Infine, viene ribadito che il DPO può, all’interno della realtà aziendale, ricoprire ulteriori incarichi, purché ciò non comporti un conflitto di interessi tra il ruolo di responsabile per la protezione dei dati personali e l’attività svolta nell’ambito dell’ulteriore incarico. È per tale ragione che anche il Garante ribadisce l’opportunità di evitare l’assegnazione del ruolo di responsabile della protezione dei dati personali a soggetti con incarichi di alta direzione, come ad esempio il CEO di un’azienda, un direttore generale o un membro del CdA. Così come appare incompatibile designare come DPO soggetti che ricoprono cariche nell’ambito di strutture aventi potere decisionale in ordine alle finalità e alle modalità del trattamento (ad esempio il responsabile delle risorse umane, del marketing, o il responsabile IT).

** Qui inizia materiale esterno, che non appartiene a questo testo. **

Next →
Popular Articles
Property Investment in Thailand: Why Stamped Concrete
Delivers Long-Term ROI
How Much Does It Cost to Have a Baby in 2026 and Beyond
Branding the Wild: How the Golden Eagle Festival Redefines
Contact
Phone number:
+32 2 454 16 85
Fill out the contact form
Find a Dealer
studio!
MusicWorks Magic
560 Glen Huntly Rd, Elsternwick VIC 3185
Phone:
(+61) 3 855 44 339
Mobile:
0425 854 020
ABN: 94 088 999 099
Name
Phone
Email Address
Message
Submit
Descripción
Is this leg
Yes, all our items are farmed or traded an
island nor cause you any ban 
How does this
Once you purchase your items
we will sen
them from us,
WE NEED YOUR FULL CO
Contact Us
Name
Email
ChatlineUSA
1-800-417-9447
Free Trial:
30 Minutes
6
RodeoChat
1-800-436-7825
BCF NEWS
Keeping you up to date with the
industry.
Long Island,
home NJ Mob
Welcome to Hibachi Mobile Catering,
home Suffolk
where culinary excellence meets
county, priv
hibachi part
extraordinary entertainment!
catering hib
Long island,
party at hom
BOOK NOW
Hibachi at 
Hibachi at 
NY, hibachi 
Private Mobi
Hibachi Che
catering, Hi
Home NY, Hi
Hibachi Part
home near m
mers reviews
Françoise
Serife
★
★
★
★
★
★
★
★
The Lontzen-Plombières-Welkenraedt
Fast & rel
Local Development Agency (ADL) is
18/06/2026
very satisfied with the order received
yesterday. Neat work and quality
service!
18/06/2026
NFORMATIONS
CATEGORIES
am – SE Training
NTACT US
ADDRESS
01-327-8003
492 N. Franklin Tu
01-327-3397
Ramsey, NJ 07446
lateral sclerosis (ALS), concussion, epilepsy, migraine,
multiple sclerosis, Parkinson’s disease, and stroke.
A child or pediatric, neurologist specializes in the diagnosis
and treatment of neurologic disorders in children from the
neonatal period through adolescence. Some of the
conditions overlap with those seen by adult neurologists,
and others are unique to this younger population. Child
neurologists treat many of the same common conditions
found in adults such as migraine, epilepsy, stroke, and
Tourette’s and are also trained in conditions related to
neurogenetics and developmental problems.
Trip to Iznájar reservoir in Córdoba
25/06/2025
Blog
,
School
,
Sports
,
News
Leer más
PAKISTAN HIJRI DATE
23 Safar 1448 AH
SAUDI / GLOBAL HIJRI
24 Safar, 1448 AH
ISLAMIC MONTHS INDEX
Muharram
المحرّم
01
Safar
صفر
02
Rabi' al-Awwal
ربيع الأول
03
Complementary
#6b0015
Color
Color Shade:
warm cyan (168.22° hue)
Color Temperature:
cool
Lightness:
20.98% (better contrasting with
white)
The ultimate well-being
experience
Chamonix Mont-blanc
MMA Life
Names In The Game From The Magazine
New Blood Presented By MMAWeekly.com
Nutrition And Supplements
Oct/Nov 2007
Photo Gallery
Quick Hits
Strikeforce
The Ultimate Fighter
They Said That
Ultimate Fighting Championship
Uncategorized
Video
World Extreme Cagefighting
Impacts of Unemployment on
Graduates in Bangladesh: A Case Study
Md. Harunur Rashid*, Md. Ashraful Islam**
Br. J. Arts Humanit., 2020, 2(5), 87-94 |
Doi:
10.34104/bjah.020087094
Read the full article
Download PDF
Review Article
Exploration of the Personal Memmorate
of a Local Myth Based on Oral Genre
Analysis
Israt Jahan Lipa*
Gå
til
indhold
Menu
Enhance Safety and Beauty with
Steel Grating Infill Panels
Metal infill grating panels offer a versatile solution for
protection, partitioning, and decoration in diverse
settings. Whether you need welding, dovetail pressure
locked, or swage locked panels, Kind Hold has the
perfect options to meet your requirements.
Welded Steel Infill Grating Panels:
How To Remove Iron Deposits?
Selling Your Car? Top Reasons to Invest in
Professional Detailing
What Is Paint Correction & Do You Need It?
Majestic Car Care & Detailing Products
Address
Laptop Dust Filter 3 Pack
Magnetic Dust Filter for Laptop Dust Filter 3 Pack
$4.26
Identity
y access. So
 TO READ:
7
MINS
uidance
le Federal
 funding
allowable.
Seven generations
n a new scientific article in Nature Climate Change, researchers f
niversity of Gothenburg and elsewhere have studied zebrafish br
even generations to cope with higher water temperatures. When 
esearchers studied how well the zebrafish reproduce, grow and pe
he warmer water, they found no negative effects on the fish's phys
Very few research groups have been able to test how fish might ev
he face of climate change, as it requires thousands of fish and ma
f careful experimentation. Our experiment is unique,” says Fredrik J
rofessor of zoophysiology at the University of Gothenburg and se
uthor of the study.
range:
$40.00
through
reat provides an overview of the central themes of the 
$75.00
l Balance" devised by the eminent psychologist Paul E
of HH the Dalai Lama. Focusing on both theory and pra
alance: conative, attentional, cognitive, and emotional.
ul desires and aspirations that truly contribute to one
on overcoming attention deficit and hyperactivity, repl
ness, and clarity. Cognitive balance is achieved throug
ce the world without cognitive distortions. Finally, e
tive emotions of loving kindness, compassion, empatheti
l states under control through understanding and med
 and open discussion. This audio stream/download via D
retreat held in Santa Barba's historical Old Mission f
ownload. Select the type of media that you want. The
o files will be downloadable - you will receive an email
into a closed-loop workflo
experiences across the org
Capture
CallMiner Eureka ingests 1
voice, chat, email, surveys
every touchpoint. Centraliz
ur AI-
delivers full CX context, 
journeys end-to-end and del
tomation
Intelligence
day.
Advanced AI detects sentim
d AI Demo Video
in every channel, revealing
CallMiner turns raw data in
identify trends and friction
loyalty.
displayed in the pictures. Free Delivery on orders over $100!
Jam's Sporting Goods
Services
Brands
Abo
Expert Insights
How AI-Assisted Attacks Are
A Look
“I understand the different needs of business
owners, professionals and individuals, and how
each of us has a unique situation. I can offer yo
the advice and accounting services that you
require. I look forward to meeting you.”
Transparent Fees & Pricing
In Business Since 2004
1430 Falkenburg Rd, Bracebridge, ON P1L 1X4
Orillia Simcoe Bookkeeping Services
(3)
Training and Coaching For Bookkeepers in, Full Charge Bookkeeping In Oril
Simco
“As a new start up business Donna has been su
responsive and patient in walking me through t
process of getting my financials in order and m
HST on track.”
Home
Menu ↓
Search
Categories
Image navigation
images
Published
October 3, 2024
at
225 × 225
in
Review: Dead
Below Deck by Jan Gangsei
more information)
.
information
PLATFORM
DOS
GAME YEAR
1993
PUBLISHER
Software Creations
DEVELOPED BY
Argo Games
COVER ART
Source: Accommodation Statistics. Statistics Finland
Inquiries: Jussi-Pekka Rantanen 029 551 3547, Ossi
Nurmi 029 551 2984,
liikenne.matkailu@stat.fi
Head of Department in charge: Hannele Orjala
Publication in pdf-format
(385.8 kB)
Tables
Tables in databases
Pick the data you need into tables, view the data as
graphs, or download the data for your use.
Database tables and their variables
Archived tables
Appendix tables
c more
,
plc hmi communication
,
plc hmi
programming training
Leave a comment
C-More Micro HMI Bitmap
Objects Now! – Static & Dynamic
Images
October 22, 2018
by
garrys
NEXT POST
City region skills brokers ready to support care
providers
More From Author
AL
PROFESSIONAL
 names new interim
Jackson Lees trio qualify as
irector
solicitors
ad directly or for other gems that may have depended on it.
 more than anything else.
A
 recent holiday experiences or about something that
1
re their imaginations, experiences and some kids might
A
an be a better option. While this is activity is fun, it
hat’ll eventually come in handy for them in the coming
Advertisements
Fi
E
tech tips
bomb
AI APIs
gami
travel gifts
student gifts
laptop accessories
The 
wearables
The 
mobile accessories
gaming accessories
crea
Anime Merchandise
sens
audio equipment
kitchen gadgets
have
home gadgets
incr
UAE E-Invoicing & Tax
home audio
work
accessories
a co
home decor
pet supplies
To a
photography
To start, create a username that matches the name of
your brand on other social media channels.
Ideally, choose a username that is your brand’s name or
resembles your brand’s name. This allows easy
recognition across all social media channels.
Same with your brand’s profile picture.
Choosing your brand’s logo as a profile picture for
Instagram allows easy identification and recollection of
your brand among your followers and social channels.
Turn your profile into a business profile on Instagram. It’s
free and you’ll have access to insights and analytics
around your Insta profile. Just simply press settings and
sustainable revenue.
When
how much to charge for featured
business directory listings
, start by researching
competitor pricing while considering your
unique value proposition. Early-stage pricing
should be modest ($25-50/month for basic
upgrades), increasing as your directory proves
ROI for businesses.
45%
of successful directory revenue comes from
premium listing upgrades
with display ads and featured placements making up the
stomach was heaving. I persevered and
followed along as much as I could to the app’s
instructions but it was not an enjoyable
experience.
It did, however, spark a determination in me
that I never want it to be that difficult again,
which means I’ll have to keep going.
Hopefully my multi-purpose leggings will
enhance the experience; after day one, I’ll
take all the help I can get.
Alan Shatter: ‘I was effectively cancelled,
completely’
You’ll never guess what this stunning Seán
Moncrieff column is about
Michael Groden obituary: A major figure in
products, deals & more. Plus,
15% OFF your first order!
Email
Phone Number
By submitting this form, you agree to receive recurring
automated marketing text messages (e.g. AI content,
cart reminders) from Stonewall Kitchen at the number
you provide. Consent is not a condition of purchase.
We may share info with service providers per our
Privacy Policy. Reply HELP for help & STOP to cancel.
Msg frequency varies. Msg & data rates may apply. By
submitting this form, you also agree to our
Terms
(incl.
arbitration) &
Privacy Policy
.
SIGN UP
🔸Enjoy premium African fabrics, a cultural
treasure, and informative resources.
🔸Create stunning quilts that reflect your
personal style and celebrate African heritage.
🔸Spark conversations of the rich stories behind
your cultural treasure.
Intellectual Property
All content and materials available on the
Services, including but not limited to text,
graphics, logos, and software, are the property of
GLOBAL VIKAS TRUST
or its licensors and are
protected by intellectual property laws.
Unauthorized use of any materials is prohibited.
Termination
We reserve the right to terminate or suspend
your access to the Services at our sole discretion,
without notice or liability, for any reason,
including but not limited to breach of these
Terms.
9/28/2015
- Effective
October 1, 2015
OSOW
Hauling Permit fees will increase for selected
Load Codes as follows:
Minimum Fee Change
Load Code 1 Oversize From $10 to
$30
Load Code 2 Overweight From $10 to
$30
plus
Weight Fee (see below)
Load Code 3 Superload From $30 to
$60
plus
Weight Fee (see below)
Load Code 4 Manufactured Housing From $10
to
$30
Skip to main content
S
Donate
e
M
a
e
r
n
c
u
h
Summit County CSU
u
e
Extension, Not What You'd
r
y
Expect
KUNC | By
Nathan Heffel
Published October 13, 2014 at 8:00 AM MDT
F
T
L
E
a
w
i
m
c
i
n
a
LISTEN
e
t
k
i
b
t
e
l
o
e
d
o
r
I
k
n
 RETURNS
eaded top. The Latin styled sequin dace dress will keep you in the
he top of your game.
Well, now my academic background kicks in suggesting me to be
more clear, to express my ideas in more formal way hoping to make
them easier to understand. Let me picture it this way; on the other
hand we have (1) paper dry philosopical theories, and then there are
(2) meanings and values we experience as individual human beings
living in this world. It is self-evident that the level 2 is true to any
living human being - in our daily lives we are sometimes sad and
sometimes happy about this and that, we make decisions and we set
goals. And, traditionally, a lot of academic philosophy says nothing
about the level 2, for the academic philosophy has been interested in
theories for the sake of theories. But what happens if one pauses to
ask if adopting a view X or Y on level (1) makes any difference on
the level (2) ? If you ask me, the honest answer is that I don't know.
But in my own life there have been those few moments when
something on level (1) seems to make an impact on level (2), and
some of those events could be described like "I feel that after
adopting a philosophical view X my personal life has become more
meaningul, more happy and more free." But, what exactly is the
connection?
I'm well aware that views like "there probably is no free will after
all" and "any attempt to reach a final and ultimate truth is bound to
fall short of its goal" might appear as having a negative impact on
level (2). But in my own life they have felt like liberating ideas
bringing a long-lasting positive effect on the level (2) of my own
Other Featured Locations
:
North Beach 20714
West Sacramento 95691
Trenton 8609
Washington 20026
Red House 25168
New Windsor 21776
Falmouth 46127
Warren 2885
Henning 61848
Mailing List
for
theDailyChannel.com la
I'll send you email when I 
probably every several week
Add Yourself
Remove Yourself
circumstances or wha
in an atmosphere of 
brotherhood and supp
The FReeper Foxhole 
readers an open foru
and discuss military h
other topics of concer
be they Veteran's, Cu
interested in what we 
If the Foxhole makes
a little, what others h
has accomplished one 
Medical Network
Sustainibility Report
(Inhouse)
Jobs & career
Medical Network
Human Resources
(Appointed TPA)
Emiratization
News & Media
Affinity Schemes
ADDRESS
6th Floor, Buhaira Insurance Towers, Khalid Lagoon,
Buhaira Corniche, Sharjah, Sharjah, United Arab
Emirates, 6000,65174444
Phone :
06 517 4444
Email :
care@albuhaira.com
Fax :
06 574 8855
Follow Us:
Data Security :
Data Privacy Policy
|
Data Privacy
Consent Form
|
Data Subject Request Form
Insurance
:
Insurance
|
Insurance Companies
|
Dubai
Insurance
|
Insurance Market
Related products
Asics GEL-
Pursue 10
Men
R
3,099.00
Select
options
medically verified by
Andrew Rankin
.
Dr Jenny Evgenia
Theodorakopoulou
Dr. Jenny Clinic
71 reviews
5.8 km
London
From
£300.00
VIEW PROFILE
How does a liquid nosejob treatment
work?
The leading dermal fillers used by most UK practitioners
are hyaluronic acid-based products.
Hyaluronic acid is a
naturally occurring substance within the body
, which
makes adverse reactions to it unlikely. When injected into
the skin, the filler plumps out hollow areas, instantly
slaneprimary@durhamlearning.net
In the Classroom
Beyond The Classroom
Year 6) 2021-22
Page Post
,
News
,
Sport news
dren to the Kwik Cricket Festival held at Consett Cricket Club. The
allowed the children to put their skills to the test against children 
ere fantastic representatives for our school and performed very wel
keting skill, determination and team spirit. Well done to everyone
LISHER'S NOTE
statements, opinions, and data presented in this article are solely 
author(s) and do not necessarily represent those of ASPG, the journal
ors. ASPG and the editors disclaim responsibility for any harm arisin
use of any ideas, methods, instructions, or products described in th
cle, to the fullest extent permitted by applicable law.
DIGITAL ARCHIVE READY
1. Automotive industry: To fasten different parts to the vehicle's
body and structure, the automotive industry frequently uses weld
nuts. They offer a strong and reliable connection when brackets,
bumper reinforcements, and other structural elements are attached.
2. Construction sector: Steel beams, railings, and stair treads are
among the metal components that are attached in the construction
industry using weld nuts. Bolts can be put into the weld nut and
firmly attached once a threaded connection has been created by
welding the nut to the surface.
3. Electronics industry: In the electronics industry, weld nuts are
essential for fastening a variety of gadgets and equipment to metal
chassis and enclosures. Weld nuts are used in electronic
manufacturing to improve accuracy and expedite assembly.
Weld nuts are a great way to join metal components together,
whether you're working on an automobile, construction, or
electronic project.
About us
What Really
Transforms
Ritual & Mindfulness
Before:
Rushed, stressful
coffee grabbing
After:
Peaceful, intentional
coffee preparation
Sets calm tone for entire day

Rimane pertanto essenziale per il Titolare o il Responsabile del trattamento fare attenzione ai suggerimenti ricavati dalle indicazioni del WP29 e dal Garante italiano, andando a individuare regole interne al fine di evitare, ab origine, i possibili conflitti e la designazione di un soggetto che potrebbe essere in conflitto di interessi per le proprie mansioni assunte all’interno della realtà aziendale.